What you need to do — The answer must be every entry, retyped without a single difference.
======== Extracted records ========
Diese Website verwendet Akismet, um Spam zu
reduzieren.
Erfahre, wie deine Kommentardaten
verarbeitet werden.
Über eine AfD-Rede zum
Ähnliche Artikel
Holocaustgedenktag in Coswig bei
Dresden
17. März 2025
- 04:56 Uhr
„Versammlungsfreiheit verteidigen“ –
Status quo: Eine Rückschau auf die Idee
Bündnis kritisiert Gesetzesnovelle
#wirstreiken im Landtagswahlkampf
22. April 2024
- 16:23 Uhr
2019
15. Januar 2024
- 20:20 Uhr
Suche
========
Answer —
Diese Website verwendet Akismet, um Spam zu
reduzieren.
Erfahre, wie deine Kommentardaten
verarbeitet werden.
Über eine AfD-Rede zum
Ähnliche Artikel
Holocaustgedenktag in Coswig bei
Dresden
17. März 2025
- 04:56 Uhr
„Versammlungsfreiheit verteidigen“ –
Status quo: Eine Rückschau auf die Idee
Bündnis kritisiert Gesetzesnovelle
#wirstreiken im Landtagswahlkampf
22. April 2024
- 16:23 Uhr
2019
15. Januar 2024
- 20:20 Uhr
Suche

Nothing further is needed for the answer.